An extensive list of medications has been investigated with obstructive sleep apnea, including antidepressants, respiratory stimulants, central nervous system stimulants, and hormones.
Most results have been inconclusive, based on the strength of data or disappointing outcomes:
Modafinil is used in patients who have partially responded to CPAP. It can reduce the number of daytime naps and improve the quality of life. You must respect the treatment duration and dosage prescribed by the doctor to feel better, or it could be worse.
The patients treated with modafinil may feel better, but is advised to consistently use CPAP. Taking modafinil without CPAP is a risk for cardiovascular side effects.
Remember that modafinil does not treat sleep apnea, but it only treats the symptoms.
Speaking about side effects, regular use of modafinil may cause headache, dizziness, nervousness, chest pain and insomnia.
Acetazolamide, also known as Diamox, is a respiratory stimulant and it is used by mountain climbers to prevent altitude sickness. The research showed that this medicine can decrease the number of apnea events and can decrease the daytime sleepiness.
There is a study that shows a dose-dependent effect. A lower dose of acetazolamide can improve central apnea events, and a higher dose can decrease obstructive apnea events.
However, long-term studies are necessary to determine if therapy has a positive effect on sleep apnea. We need more evidence to trust this medication.
Another experimental drug is clomipramine.
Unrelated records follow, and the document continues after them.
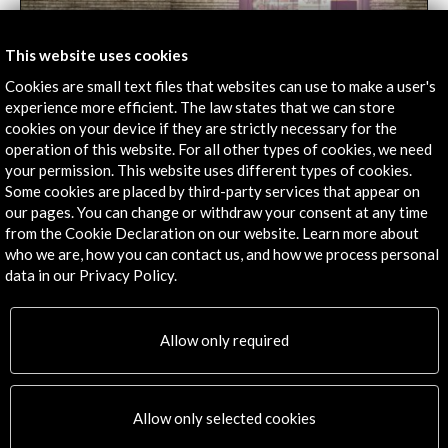
This website uses cookies
Cookies are small text files that websites can use to make a user's
Venice biennale's Spanish pavilion reflects on the
experience more efficient. The law states that we can store
vindication of learning environments
cookies on your device if they are strictly necessary for the
operation of this website. For all other types of cookies, we need
04 june 2018
your permission. This website uses different types of cookies.
Under the title "becoming", the exhibition opens the
Some cookies are placed by third-party services that appear on
doors to actions, discourses and productions from
our pages. You can change or withdraw your consent at any time
architecture students.
from the Cookie Declaration on our website. Learn more about
who we are, how you can contact us, and how we process personal
Leer
data in our Privacy Policy.
Allow only required
Allow only selected cookies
It is an antidepressant who can improve sleep and decrease the number of apnea events. The most important side effect of this sleep apnea medicine is impotence.
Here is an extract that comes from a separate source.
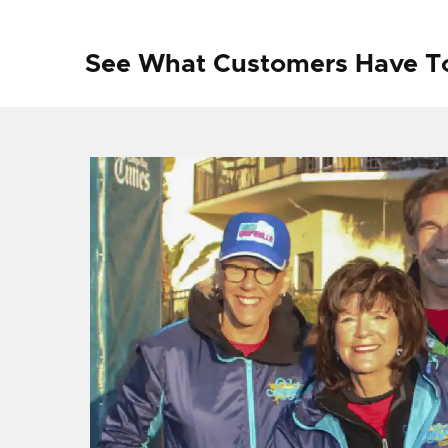
See What Customers Have T
f I
ng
Theophylline, also know as Theo-Dur, is a drug that can reduce sleep fragmentation due to nocturnal asthma. The side effect of theophylline is insomnia.
Theophylline, which is mainly used to treat asthmatics, operates through an unknown mechanism, but is is assumed that it activates the respiratory center by increasing the metabolic rate.
Theophylline is reported to confer salutatory effects on the airway musculature and diaphragm at lower doses and central respiratory center stimulation at higher doses, indicating a differential effect on the respiratory system based on the dose.
When compared with CPAP treatment, theophylline has demonstrated inferior efficacy. Nevertheless, many authors have reported variable improvement in apnea index with use of these agents.
Bottom line... As with acetazolamide, this sleep apnea medication mainly improves the sleep respiratory function of patients with central sleep apnea events, but not in cases with obstructive sleep apnea.
Paroxetine, also known as Paxil and fluoxetine, or Prozac, have been shown to increase genioglossal muscle activity and decrease REM sleep, because apneas are more common in REM.
However, this has not translated to a reduction in AHI in apnea patients.
Protriptyline, also known as Vivactil, is an agent that decreases the amount of REM sleep, has inconsistently shownpositive effects on symptoms and apnea burden.
Anticholinergic side effects such as dry mouth, constipation, and urinary retention can be troublesome and limit its consideration to the occasional patient whose apnea is primarily REM related.